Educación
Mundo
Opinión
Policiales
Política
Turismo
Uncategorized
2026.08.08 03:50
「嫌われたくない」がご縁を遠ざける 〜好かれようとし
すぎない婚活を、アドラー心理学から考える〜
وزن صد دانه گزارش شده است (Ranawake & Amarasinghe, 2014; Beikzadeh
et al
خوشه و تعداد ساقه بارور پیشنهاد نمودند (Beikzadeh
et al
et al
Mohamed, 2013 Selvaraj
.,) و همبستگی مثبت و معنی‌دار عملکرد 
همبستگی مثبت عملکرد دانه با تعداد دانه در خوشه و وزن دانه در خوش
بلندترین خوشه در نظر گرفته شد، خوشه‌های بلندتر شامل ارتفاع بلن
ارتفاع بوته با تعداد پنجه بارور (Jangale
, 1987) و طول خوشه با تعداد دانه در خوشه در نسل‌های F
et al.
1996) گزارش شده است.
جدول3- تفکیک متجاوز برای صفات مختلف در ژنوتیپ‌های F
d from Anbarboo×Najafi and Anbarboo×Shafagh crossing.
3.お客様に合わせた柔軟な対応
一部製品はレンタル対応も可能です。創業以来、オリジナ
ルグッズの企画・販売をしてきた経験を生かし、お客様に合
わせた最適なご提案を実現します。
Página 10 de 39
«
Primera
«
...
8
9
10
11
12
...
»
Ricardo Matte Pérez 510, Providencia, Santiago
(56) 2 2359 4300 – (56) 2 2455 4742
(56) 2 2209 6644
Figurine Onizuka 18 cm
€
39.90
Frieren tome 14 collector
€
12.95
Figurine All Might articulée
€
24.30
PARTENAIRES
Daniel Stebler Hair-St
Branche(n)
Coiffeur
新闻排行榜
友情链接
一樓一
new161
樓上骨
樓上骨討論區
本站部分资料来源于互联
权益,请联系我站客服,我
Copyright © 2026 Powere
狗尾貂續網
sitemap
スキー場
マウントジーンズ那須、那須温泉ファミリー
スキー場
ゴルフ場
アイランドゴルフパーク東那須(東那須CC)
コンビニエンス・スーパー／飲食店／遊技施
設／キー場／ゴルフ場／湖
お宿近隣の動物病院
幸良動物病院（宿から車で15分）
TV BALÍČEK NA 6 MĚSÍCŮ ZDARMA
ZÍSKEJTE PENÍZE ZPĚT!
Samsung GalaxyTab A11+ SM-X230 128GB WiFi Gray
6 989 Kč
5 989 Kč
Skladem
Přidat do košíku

ASSIGNMENT
Update the data from its first line up to and including the line with "3.お客様に合わせた柔軟な対応" by replacing "Turismo" with "Viajes". Give only those lines back, with nothing else changed.

EXERCISE OUTPUT
Educación
Mundo
Opinión
Policiales
Política
Viajes
Uncategorized
2026.08.08 03:50
「嫌われたくない」がご縁を遠ざける 〜好かれようとし
すぎない婚活を、アドラー心理学から考える〜
وزن صد دانه گزارش شده است (Ranawake & Amarasinghe, 2014; Beikzadeh
et al
خوشه و تعداد ساقه بارور پیشنهاد نمودند (Beikzadeh
et al
et al
Mohamed, 2013 Selvaraj
.,) و همبستگی مثبت و معنی‌دار عملکرد 
همبستگی مثبت عملکرد دانه با تعداد دانه در خوشه و وزن دانه در خوش
بلندترین خوشه در نظر گرفته شد، خوشه‌های بلندتر شامل ارتفاع بلن
ارتفاع بوته با تعداد پنجه بارور (Jangale
, 1987) و طول خوشه با تعداد دانه در خوشه در نسل‌های F
et al.
1996) گزارش شده است.
جدول3- تفکیک متجاوز برای صفات مختلف در ژنوتیپ‌های F
d from Anbarboo×Najafi and Anbarboo×Shafagh crossing.
3.お客様に合わせた柔軟な対応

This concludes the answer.